Transcribe the listing below exactly, leaving out each image.

——

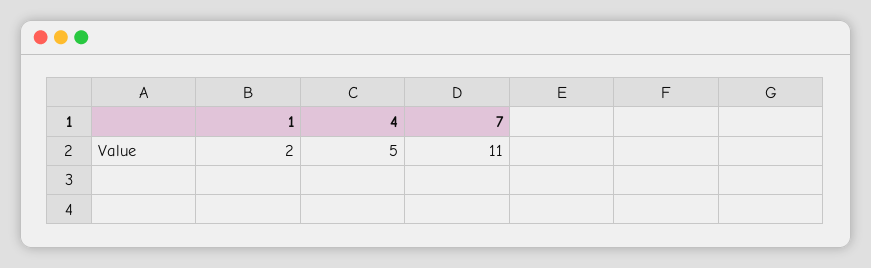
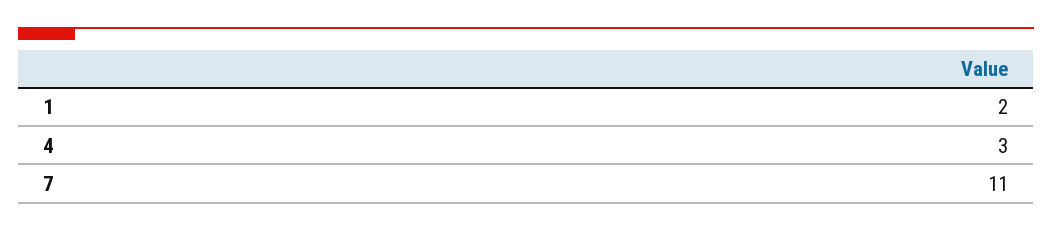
4: 5 -> 3

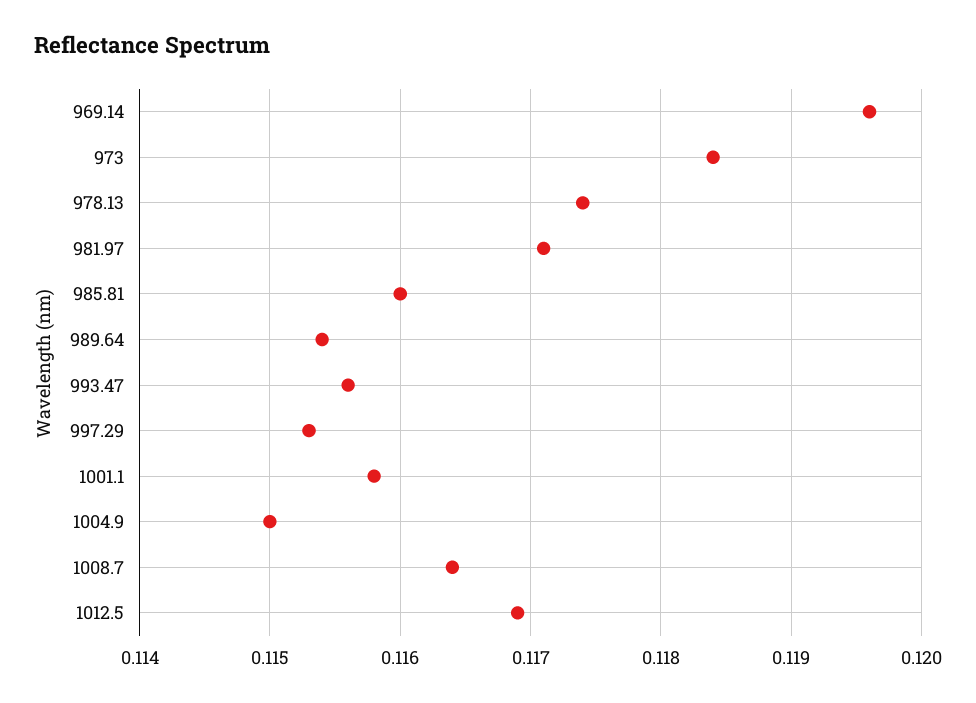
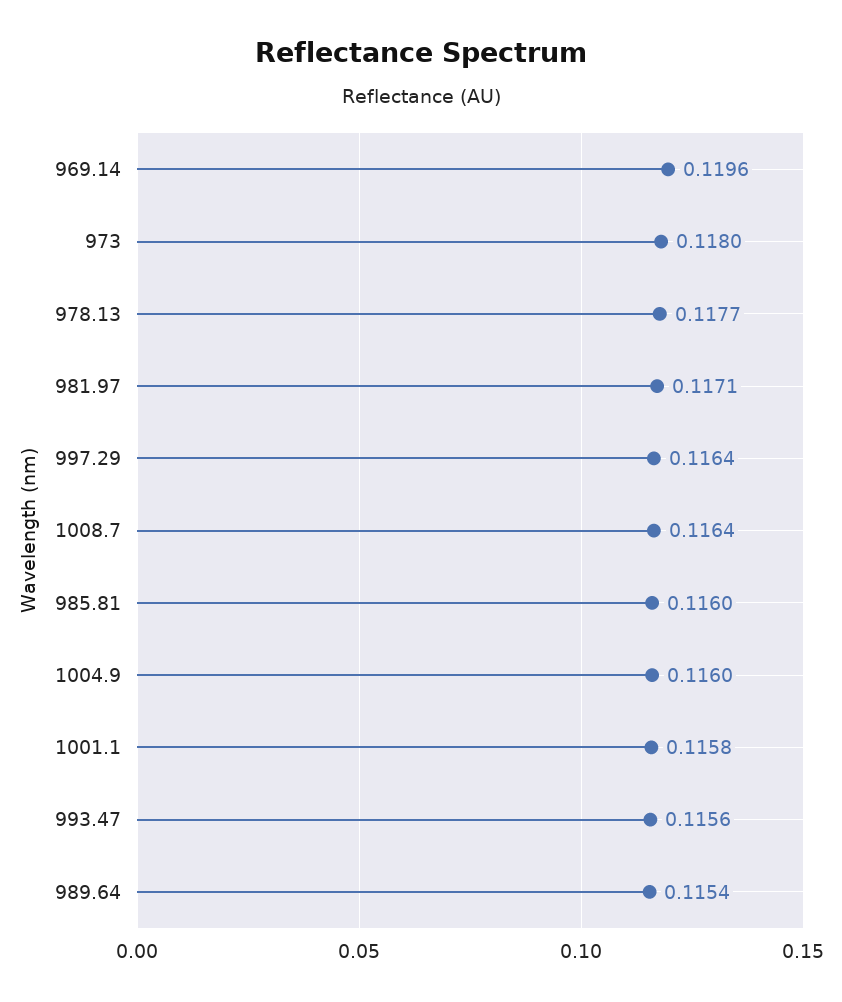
973: 0.1184 -> 0.118
978.13: 0.1174 -> 0.1177
997.29: 0.1153 -> 0.1164
1004.9: 0.115 -> 0.116
1012.5: 0.1169 -> none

——

=== Answer ===
4: 5 -> 3

973: 0.1184 -> 0.118
978.13: 0.1174 -> 0.1177
997.29: 0.1153 -> 0.1164
1004.9: 0.115 -> 0.116
1012.5: 0.1169 -> none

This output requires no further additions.